With Jess Franco: From Bangkok with Bullets, Severin presents a pair of movies by an iconoclastic filmmaker that are set in the Thai capital. Shot back to back in 1984, the films have been restored from 4K scans of their original camera negatives. The two-disc package comes with around two hours of extras: a pair of informative interviews with Stephen Thrower, author of a two-volume study of Franco’s films, an interview with assistant director Carlos Aguilar, and two episodes of the ongoing In the Land of Franco series (parts 14 and 15) that explore film locations, though neither deal with the Bangkok films included here.
Trip to Bangkok, Coffin Included is Franco’s sardonic riff on espionage thrillers, in many ways a throwback to his Attack of the Robots from 1966. Notably, both have plots centered around mind-controlled murderers doing the bidding of a Bond-style supervillain, and both contain significant amounts of affectionate parody. Trip to Bangkok takes a fairly subversive approach to the material, especially when it comes to the portrayal of the film’s antagonist.
British Secret Service agent Colonel Daniel J. Blimp (Howard Vernon), a doughty and cranky figure with an impressively upswept moustache, comes to Bangkok to investigate a series of political assassinations that have been perpetrated by blind men. Once there, he has to team up with much a younger agent, Philip Sanders (José Llamas), and Trip to Bangkok turns into a buddy-cop movie, as the two proceed to harangue each other while taking on the henchmen of Professor Tao (Trino Treves), the vision-impaired leader of a cult that professes peace and love while possessing something of an alternative agenda.
Tao isn’t your conventional cat-stroking Blofeld type. Most of the time, we catch sight of him pathetically supine on an altar, exhibiting his psychic skills, quite authentic as it turns out. Tao’s motivation proves to be actually philanthropic. Fearing a nuclear holocaust that he’s seen in a vision, he has set about eliminating the men he believes will be responsible for Armageddon. Interestingly, Trip to Bangkok never attempts to disprove or debunk his hypothesis. Indeed, he ends up escaping Blimp and Sanders’s clutches in the end.
An ancillary pleasure to be gleaned from Trip to Bangkok are the many referential in-jokes that Franco peppers throughout. Most significantly, Blimp’s name is a nod to The Life and Death of Colonel Blimp, the 1943 film by Michael Powell and Emeric Pressburger that Franco held in high esteem. A reference to Peter Welbeck pays homage to the pseudonym that producer Harry Alan Towers used when writing most of his collaborations with Franco, and it’s rather touching that the name prompts a nostalgic and elegiac response from Blimp. And Franco himself turns up in a cameo, playing a hotel receptionist, as was his wont.

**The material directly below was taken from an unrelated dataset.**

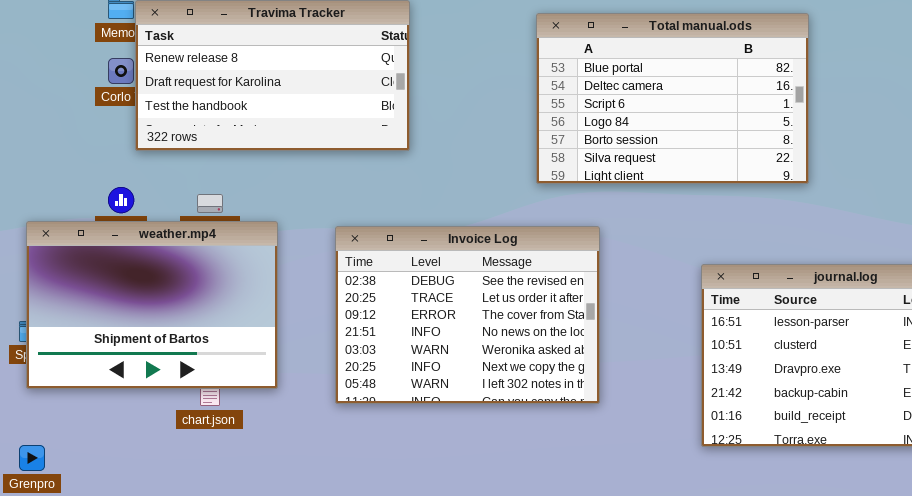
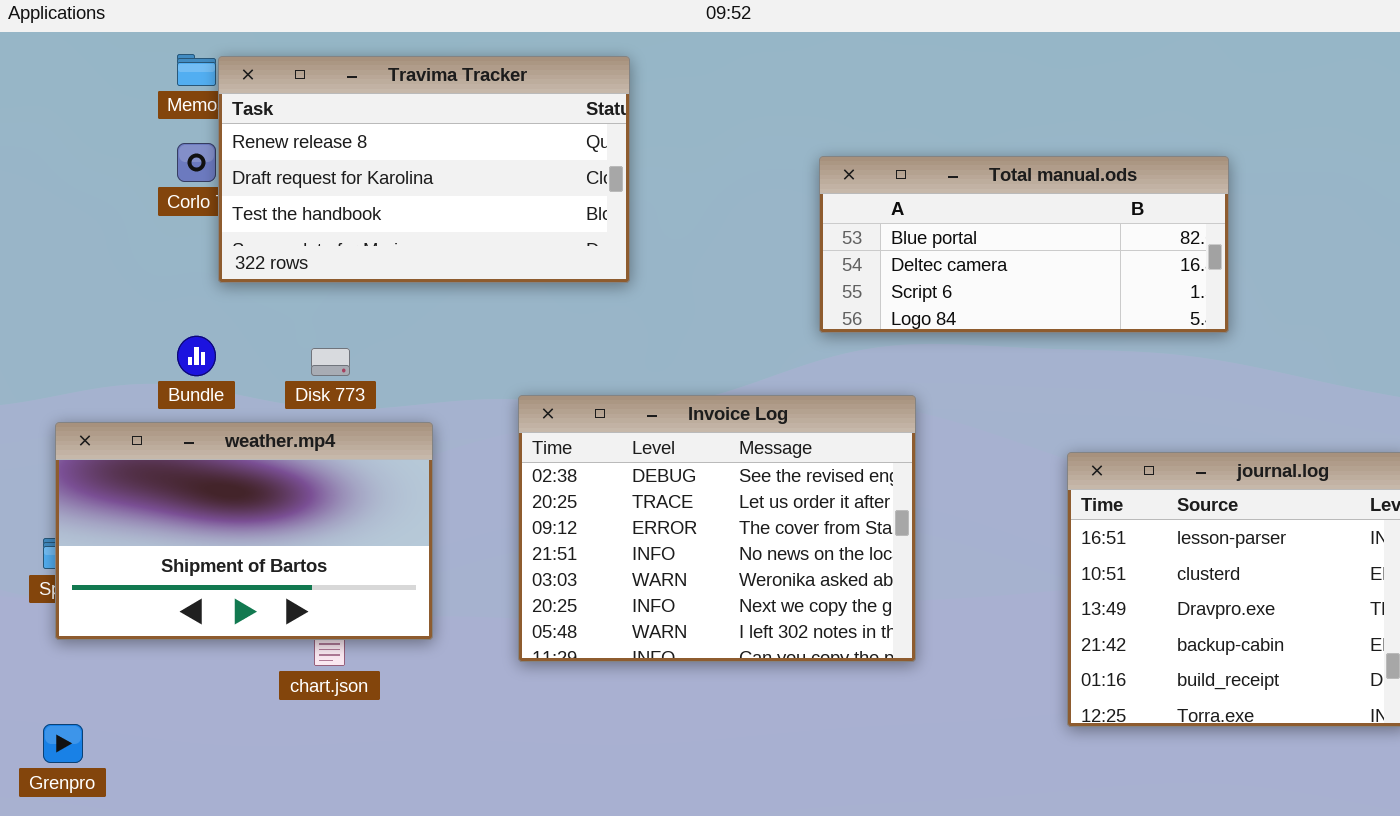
Total manual.ods: [536,13,809,184] -> [819,156,1229,333], resized
weather.mp4: [26,221,278,389] -> [55,422,433,640], resized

Trip to Bangkok isn’t all fun and games. Along the way, Franco takes a few earnest potshots at the deleterious environmental effects of global tourism, including the way it fosters the “geography of nowhere,” as destinations lose their local flavor and come to generically resemble each other. Franco posits this development as a consequence of colonialism, a fact that also crops up when Blimp continually insists that he’s Irish and not British.
The next film, Bangkok, Date with Death, can best be seen as a parody of private eye franchises like the Lemmy Caution films starring Eddie Constantine. Here the requisite gumshoe is Panama Joe (Christian Borck), a man quick with his gun and even quicker with his wits. Going for a self-reflexive flourish, Franco’s script explicitly makes the point that Joe’s exploits have already appeared in other books and movies, a fact that forms part of his seduction technique.
Franco signals that the film operates in a parodic, pop art vein from the start by employing a series of speech bubbles, amusingly and hastily scrawled felt-tip marker on carboard, to identify the archetype (or is that stereotype?) of the primary characters. The byzantine plot, chockablock with the anticipated double- and triple-crosses, unfolds at a surprisingly leisurely pace, not helped by the excruciatingly long and badly staged opening maritime kidnapping of heiress Marta Flanagan (Helena Garret) orchestrated by Aminia (Lina Romay, Franco’s muse and life partner), a bandanaed pirate armed with a samurai sword.
Bangkok, Date with Death features some patented Franco trademarks, like frequent slow zooms and a penchant for filming on or through reflective surfaces like plate-glass windows and rippling lakes. Along the way, you’ll also encounter heartless torture by salon hairdryer, some unconvincing kung fu fighting (including a protracted beachfront battle royale), and Romay doing a swimsuit-clad shimmy in front of a massive Decap dance organ. Thematically, the film questions the legitimacy of authority, with Panama Joe entirely susceptible to bribery, and Marta’s millionaire father (Eduardo Fajardo) the real brains behind her kidnapping, all the better to fleece her even wealthier boyfriend (José Llamas).
Jess Franco: From Bangkok with Bullets is available on May 26 from Severin Films.